**Work required**
Return each line of the entries below that contains the string "elev", copied in full.

**Provided records**
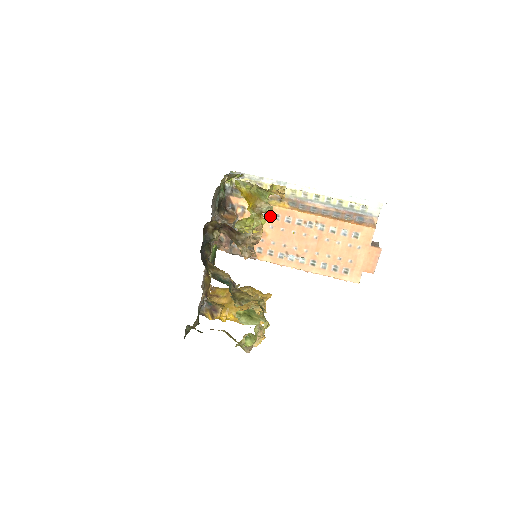
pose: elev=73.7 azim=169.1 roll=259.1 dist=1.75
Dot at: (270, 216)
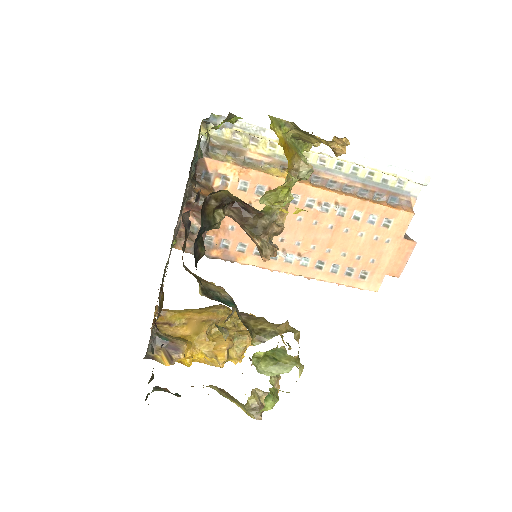
Dot at: occluded
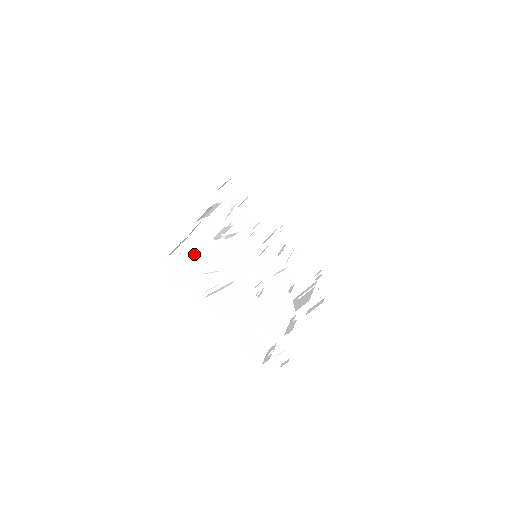
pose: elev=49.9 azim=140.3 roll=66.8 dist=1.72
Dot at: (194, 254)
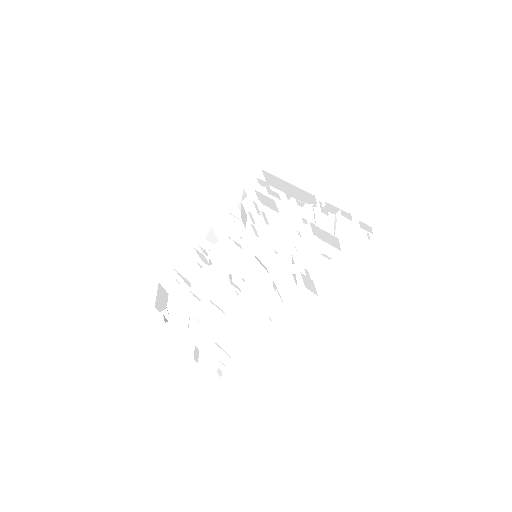
Dot at: (187, 282)
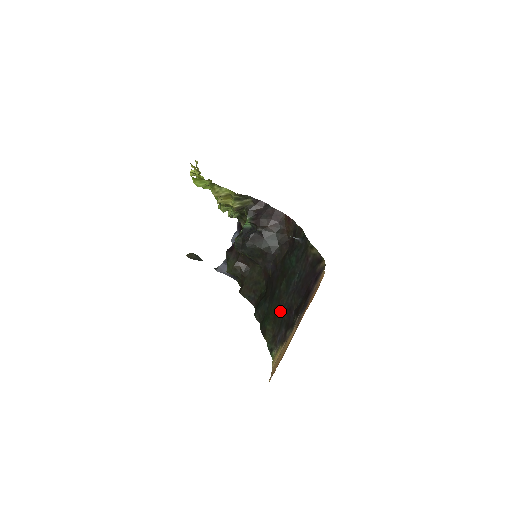
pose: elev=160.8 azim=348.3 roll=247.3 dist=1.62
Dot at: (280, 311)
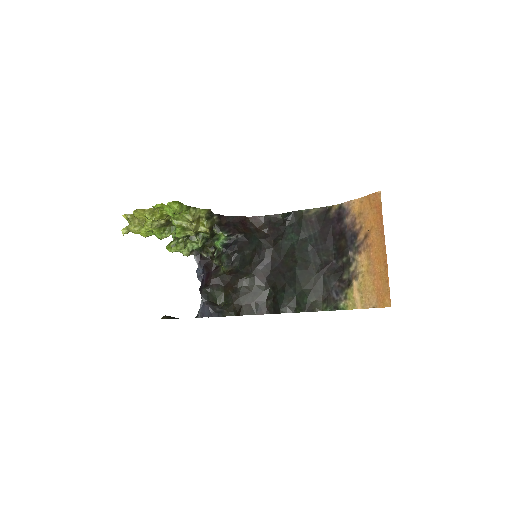
Dot at: (315, 277)
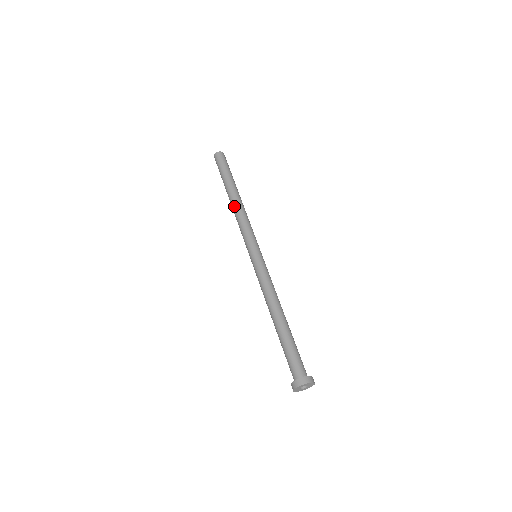
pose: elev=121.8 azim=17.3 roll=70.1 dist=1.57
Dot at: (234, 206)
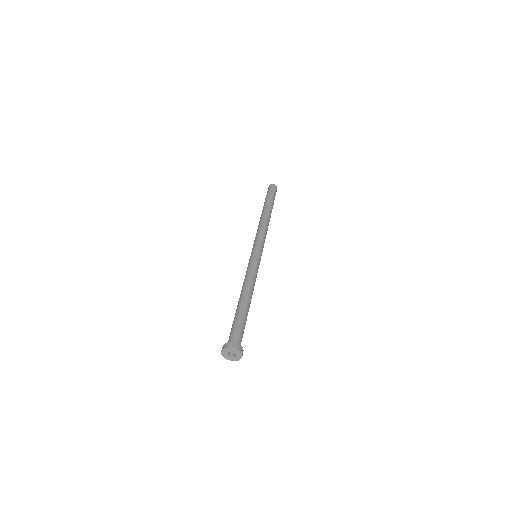
Dot at: (263, 218)
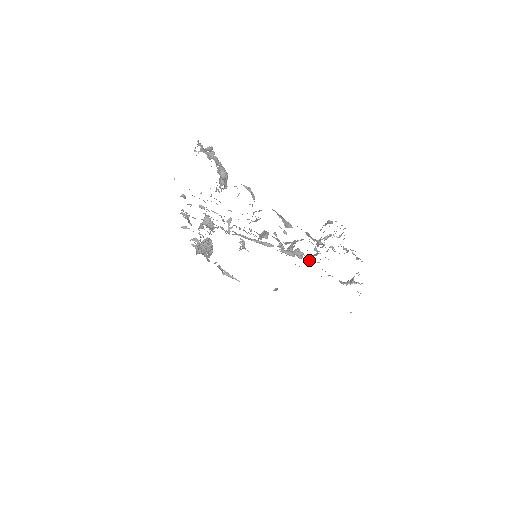
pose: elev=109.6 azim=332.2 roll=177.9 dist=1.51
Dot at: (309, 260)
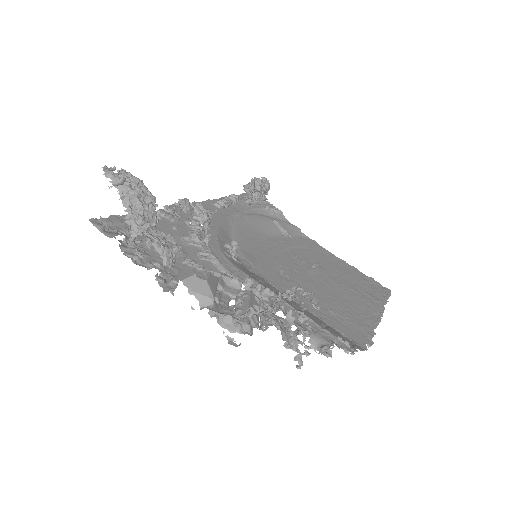
Dot at: occluded
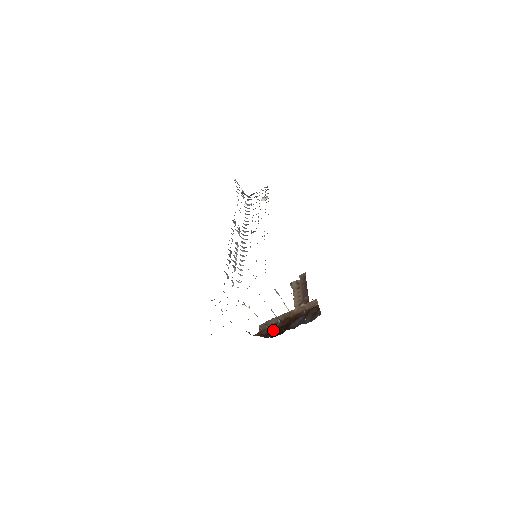
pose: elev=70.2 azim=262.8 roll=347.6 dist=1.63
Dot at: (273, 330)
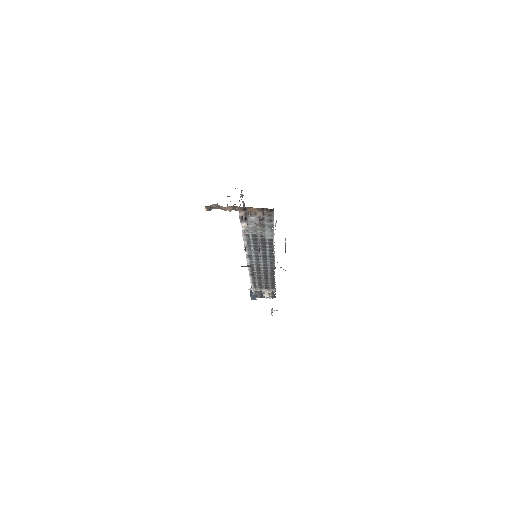
Dot at: occluded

**Task response**
pose: elev=73.7 azim=169.1 roll=259.1 dist=1.75
pose: elev=49.9 azim=140.3 roll=66.8 dist=1.72
pose: elev=160.8 azim=348.3 roll=247.3 dist=1.62
pose: elev=121.8 azim=17.3 roll=70.1 dist=1.57
pose: elev=109.6 azim=332.2 roll=177.9 dist=1.51
pose: elev=70.2 azim=262.8 roll=347.6 dist=1.63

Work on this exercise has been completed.